Research project
PGRs’ development of academic language and communication: How do PGRs wish to be supported in addition to supervisory feedback?
- Start date: 1 September 2025
- End date: 31 August 2027
- Funder: Leeds Institute for Teaching Excellence (LITE)
- Primary investigator: Dr Milada (Millie) Walkova
- Co-investigators: Dr Alex Ding
Description
Our fellowship focuses on doctoral pedagogy in the area of academic language and communication (ALC). Research so far has identified a number of issues PhD students (PGRs) face when reading the literature, presenting their research, writing the dissertation and responding to supervisory feedback, and it has been argued that a wider university ALC support needs to be part of doctoral programme. However, little is known about how PGRs and supervisors envisage helpful ALC support. This fellowship therefore aims to develop doctoral ALC pedagogy which is informed by PGRs’ and supervisors’ views as well as by theory and research, and which is co-constructed by PGRs as designers of the curriculum, a teaching session and a learning activity.

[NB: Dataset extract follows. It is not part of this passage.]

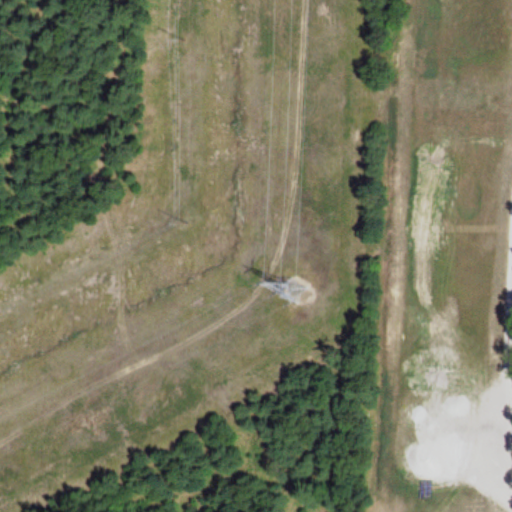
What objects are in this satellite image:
landfill: (431, 260)
power tower: (296, 289)
road: (505, 341)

In our experience, the development of ALC is often misunderstood among PGRs, supervisors and institutions. Some PGRs and supervisors believe that it is useful only for PGRs whose first language is not English and that it focuses on language accuracy at the sentence level. University websites and writing guides tend to present ALC as a set of universal transferrable skills rather than part of knowledge creation, and accordingly provide simplistic prescriptive rules for writing a doctoral dissertation. We want to explore the intricate complexities of the development of ALC and highlight its fundamental role in knowledge creation and dissemination.
Impact
We aim to develop a pedagogical framework for the development of PGRs’ ALC that is informed by research and scholarship and co-created with PGRs. We hope to ensure that PGRs at our university have access to resources and experts to help them develop ALC. This will require the university to invest in doctoral education, and in return our university can become a sector leader in this area.